(Material for this task Opens)

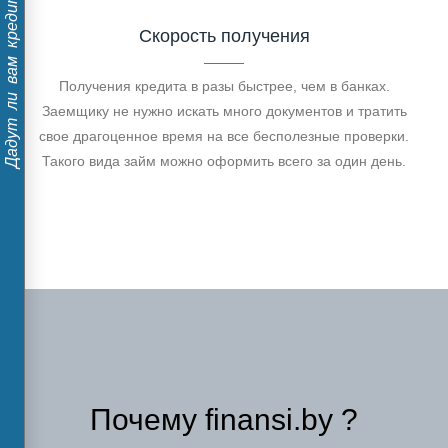
Дадут ли вам кредит?
Скорость получения
Получения кредита в разы быстрее, чем в банках.
Заемщику не нужно искать много документов и тратить
свое драгоценное время на все бесполезные проверки.
Такого вида займ можно оформить всего за один день.
Почему finansi.by ?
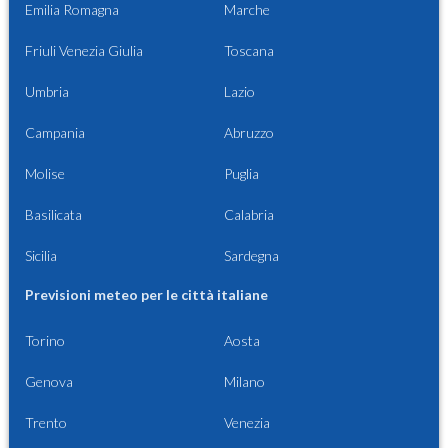
Emilia Romagna
Marche
Friuli Venezia Giulia
Toscana
Umbria
Lazio
Campania
Abruzzo
Molise
Puglia
Basilicata
Calabria
Sicilia
Sardegna
Previsioni meteo per le città italiane
Torino
Aosta
Genova
Milano
Trento
Venezia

(Material for this task Closes)

→ What you should do: Please write out the lines that run from the one with "Previsioni meteo per le città italiane" to the end of the records, both included, exactly as they appear.

→ Your solution:
Previsioni meteo per le città italiane
Torino
Aosta
Genova
Milano
Trento
Venezia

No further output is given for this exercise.